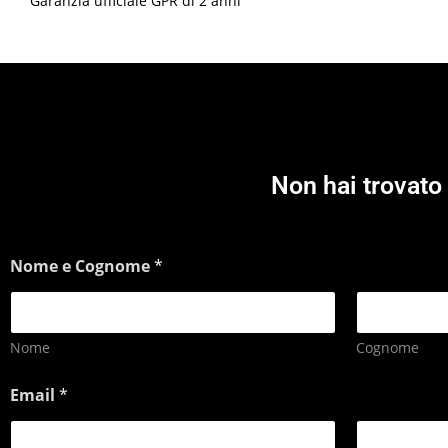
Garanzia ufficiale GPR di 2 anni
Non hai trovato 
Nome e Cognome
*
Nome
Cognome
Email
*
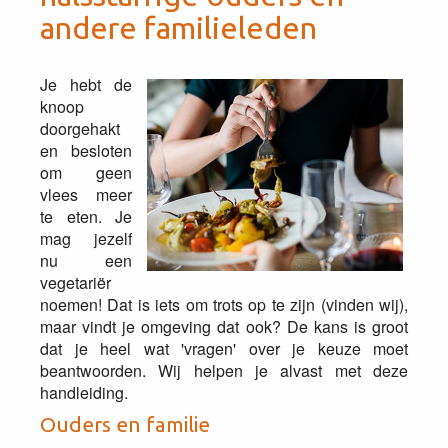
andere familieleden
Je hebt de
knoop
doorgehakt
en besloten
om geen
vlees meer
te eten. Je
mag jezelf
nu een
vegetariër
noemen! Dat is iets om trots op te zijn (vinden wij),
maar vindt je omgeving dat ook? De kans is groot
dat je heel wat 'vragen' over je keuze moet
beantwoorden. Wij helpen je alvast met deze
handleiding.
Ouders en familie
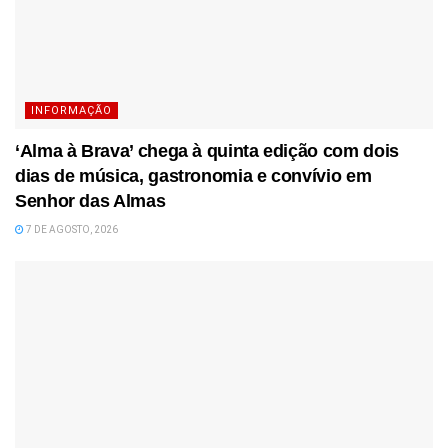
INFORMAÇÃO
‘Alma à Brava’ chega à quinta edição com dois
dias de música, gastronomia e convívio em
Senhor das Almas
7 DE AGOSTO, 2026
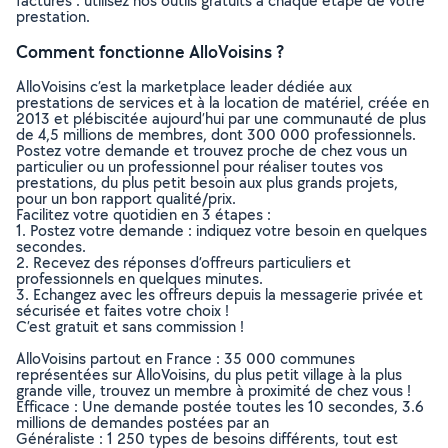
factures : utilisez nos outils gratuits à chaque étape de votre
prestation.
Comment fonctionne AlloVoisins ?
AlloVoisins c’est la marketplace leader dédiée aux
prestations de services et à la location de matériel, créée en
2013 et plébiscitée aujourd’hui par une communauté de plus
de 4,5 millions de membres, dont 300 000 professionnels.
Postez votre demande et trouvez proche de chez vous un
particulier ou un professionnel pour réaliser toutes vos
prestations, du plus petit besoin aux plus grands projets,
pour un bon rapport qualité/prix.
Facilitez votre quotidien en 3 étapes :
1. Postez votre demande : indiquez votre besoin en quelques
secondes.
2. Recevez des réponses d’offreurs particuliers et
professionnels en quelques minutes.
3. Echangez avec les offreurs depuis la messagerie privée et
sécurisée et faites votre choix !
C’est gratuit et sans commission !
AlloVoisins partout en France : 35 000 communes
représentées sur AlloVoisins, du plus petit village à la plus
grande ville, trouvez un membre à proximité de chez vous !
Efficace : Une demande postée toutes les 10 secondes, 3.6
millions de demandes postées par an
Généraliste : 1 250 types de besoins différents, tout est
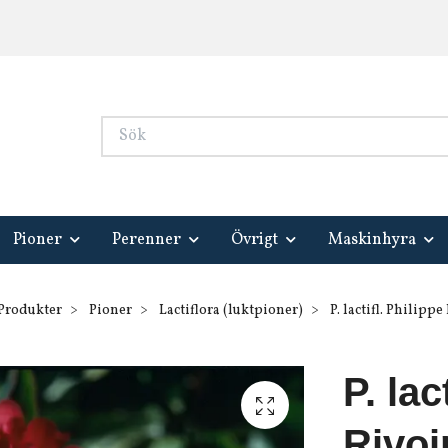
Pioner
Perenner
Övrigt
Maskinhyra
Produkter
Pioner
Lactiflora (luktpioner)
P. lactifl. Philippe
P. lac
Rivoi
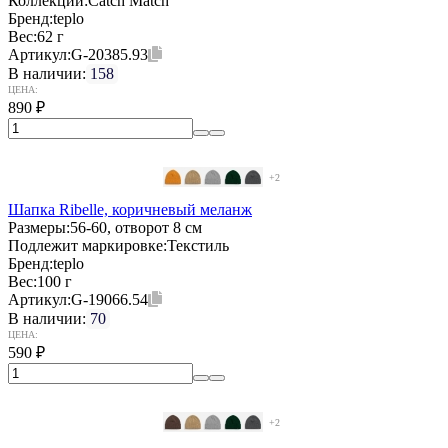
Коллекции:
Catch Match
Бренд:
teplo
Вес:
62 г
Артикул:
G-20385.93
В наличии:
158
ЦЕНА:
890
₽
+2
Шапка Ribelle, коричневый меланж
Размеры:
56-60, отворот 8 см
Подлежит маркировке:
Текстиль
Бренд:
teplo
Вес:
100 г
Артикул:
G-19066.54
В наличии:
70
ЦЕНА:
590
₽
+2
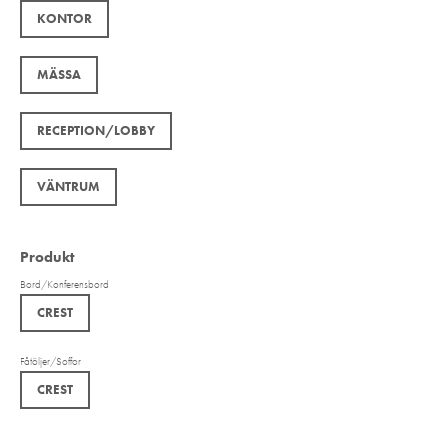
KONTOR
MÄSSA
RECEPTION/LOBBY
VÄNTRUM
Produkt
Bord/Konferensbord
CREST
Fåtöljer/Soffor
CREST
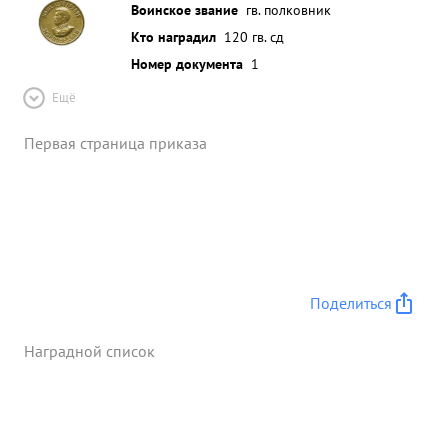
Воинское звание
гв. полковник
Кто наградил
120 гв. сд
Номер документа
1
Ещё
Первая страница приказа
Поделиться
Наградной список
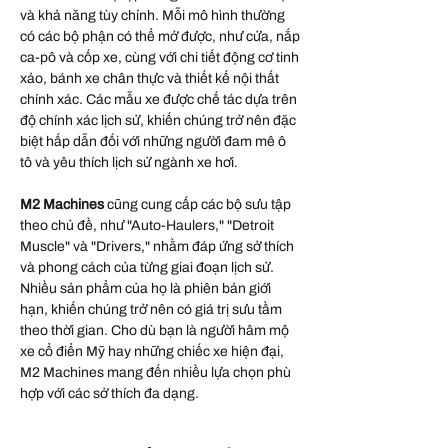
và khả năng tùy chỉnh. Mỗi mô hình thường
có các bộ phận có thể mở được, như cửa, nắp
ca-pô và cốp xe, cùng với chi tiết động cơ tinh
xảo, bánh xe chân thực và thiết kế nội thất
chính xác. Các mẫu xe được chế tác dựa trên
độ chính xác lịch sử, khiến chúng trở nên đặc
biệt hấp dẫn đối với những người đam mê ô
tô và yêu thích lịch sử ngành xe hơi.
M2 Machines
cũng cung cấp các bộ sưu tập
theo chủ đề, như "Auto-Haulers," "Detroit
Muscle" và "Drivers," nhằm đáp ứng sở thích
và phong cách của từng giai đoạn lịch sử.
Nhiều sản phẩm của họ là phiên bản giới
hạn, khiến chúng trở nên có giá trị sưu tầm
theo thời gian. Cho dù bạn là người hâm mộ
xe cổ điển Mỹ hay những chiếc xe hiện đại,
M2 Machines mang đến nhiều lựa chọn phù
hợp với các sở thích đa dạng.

Task prompt> Where an entry contains an image, skip the image and write out the rest exactly.

Answer to this task>
Garanzia ufficiale GPR di 2 anni
Non hai trovato 
Nome e Cognome
*
Nome
Cognome
Email
*
andere familieleden
Je hebt de
knoop
doorgehakt
en besloten
om geen
vlees meer
te eten. Je
mag jezelf
nu een
vegetariër
noemen! Dat is iets om trots op te zijn (vinden wij),
maar vindt je omgeving dat ook? De kans is groot
dat je heel wat 'vragen' over je keuze moet
beantwoorden. Wij helpen je alvast met deze
handleiding.
Ouders en familie
INFORMAÇÃO
‘Alma à Brava’ chega à quinta edição com dois
dias de música, gastronomia e convívio em
Senhor das Almas
7 DE AGOSTO, 2026
factures : utilisez nos outils gratuits à chaque étape de votre
prestation.
Comment fonctionne AlloVoisins ?
AlloVoisins c’est la marketplace leader dédiée aux
prestations de services et à la location de matériel, créée en
2013 et plébiscitée aujourd’hui par une communauté de plus
de 4,5 millions de membres, dont 300 000 professionnels.
Postez votre demande et trouvez proche de chez vous un
particulier ou un professionnel pour réaliser toutes vos
prestations, du plus petit besoin aux plus grands projets,
pour un bon rapport qualité/prix.
Facilitez votre quotidien en 3 étapes :
1. Postez votre demande : indiquez votre besoin en quelques
secondes.
2. Recevez des réponses d’offreurs particuliers et
professionnels en quelques minutes.
3. Echangez avec les offreurs depuis la messagerie privée et
sécurisée et faites votre choix !
C’est gratuit et sans commission !
AlloVoisins partout en France : 35 000 communes
représentées sur AlloVoisins, du plus petit village à la plus
grande ville, trouvez un membre à proximité de chez vous !
Efficace : Une demande postée toutes les 10 secondes, 3.6
millions de demandes postées par an
Généraliste : 1 250 types de besoins différents, tout est
Pioner
Perenner
Övrigt
Maskinhyra
Produkter
Pioner
Lactiflora (luktpioner)
P. lactifl. Philippe
P. lac
Rivoi
Коллекции:
Catch Match
Бренд:
teplo
Вес:
62 г
Артикул:
G-20385.93
В наличии:
158
ЦЕНА:
890
₽
+2
Шапка Ribelle, коричневый меланж
Размеры:
56-60, отворот 8 см
Подлежит маркировке:
Текстиль
Бренд:
teplo
Вес:
100 г
Артикул:
G-19066.54
В наличии:
70
ЦЕНА:
590
₽
+2
KONTOR
MÄSSA
RECEPTION/LOBBY
VÄNTRUM
Produkt
Bord/Konferensbord
CREST
Fåtöljer/Soffor
CREST
Воинское звание
гв. полковник
Кто наградил
120 гв. сд
Номер документа
1
Ещё
Первая страница приказа
Поделиться
Наградной список
và khả năng tùy chỉnh. Mỗi mô hình thường
có các bộ phận có thể mở được, như cửa, nắp
ca-pô và cốp xe, cùng với chi tiết động cơ tinh
xảo, bánh xe chân thực và thiết kế nội thất
chính xác. Các mẫu xe được chế tác dựa trên
độ chính xác lịch sử, khiến chúng trở nên đặc
biệt hấp dẫn đối với những người đam mê ô
tô và yêu thích lịch sử ngành xe hơi.
M2 Machines
cũng cung cấp các bộ sưu tập
theo chủ đề, như "Auto-Haulers," "Detroit
Muscle" và "Drivers," nhằm đáp ứng sở thích
và phong cách của từng giai đoạn lịch sử.
Nhiều sản phẩm của họ là phiên bản giới
hạn, khiến chúng trở nên có giá trị sưu tầm
theo thời gian. Cho dù bạn là người hâm mộ
xe cổ điển Mỹ hay những chiếc xe hiện đại,
M2 Machines mang đến nhiều lựa chọn phù
hợp với các sở thích đa dạng.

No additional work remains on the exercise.